Goldman Sachs thus issued a warning:
“We are now facing a market increasingly concentrated on AI infrastructure, similar to the stock market, but with a more negative convexity—because fixed income has no upside space.”
In other words: betting on AI in stocks can lead to gains; betting on AI in bonds earns interest, but if problems arise, losses are real.
When funds are insufficient, go borrow globally.
Faced with the capacity limits of the U.S. investment-grade bond market (typically no more than 2-3% per issuer), tech giants have begun seeking financing in global markets.
Goldman Sachs data shows that since 2024, issuance of bonds denominated in euros, pounds, and Swiss francs by mega-tech companies has risen significantly.
At the time of writing, Alphabet, Google’s parent company, just launched a euro bond issuance of at least €9 billion, and also started a Canadian dollar bond sale—both setting new records in their respective markets.
Meta has taken a different approach: setting up off-balance-sheet special purpose vehicles (SPVs) to share debt burdens. After partnering with Blue Owl last year to complete a $27 billion “Beignet Project” financing for Louisiana data centers, Meta is now working with Morgan Stanley and J.P. Morgan on a $13 billion “Sopaipilla Project” to finance its Texas El Paso data center.
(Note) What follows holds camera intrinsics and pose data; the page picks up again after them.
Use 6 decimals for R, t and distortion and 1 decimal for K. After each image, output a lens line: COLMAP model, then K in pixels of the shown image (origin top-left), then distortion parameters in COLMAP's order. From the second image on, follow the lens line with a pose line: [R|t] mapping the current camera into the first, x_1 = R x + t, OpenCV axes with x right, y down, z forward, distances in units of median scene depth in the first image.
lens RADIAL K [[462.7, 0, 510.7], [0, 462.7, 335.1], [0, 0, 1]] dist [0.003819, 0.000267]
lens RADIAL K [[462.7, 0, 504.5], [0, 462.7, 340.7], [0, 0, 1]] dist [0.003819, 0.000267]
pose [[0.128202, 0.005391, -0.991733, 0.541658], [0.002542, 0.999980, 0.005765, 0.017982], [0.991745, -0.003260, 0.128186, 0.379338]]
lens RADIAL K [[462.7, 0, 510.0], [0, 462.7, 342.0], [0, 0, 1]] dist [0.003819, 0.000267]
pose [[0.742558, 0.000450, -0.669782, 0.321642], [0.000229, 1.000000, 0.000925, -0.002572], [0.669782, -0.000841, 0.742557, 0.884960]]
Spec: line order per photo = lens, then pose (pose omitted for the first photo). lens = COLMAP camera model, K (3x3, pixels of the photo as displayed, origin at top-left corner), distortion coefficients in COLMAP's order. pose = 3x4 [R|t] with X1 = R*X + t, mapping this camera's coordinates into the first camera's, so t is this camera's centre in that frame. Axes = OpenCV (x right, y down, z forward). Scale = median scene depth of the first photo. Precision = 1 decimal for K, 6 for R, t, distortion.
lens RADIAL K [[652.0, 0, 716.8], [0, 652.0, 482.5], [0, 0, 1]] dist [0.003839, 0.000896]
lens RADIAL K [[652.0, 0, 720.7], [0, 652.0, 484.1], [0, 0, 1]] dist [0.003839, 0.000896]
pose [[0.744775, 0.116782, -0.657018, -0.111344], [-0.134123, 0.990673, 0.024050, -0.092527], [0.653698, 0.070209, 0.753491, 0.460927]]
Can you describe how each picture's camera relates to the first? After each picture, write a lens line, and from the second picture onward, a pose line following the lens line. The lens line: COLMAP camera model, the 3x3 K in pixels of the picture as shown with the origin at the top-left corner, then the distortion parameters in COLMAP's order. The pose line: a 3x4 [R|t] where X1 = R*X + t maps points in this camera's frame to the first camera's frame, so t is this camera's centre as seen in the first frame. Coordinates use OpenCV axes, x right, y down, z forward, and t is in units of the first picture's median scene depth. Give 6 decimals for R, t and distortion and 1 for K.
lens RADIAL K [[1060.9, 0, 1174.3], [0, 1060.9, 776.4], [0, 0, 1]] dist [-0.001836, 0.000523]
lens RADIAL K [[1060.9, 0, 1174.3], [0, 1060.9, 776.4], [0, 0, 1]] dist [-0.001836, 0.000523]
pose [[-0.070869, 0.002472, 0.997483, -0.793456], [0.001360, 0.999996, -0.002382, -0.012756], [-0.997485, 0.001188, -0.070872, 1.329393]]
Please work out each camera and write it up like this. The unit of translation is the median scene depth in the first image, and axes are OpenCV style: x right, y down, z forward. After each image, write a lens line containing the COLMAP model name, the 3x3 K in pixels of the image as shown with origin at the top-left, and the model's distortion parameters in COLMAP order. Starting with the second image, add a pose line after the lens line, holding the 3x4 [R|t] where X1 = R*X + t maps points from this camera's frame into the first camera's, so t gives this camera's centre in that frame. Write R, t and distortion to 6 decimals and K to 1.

The essence of this structure is to disperse debt as widely as possible among more parties.
Morgan Stanley: When will the AI bubble burst? Look for four signals.
As the entire AI supercycle increasingly depends on smooth debt markets, Morgan Stanley has listed four warning signs that could trigger a surge in credit spreads and cause the “house of cards” of AI to collapse:
Debt growth outpacing profit growth.
Leverage financing market expanding faster than high-quality credit markets.
M&A activity exceeding long-term trend levels.
Accelerating private equity-backed deals and declining equity contribution ratios.
Another more direct market signal worth noting: last week, on the same day the U.S. stock market hit record highs and several “Big Seven” tech stocks soared, Meta’s credit default swap (CDS) spreads hit a record high and widened daily.
Stock prices hitting new highs while CDS spreads also reach new highs—this simultaneous occurrence is itself a warning signal.
Morgan Stanley’s final, concise conclusion:
The credit market is providing financing for AI infrastructure.
In other words: once the credit market shuts down, the AI supercycle will come to an end.
This article does not constitute personal investment advice, does not represent platform views, markets are risky, invest cautiously, and make independent judgments and decisions.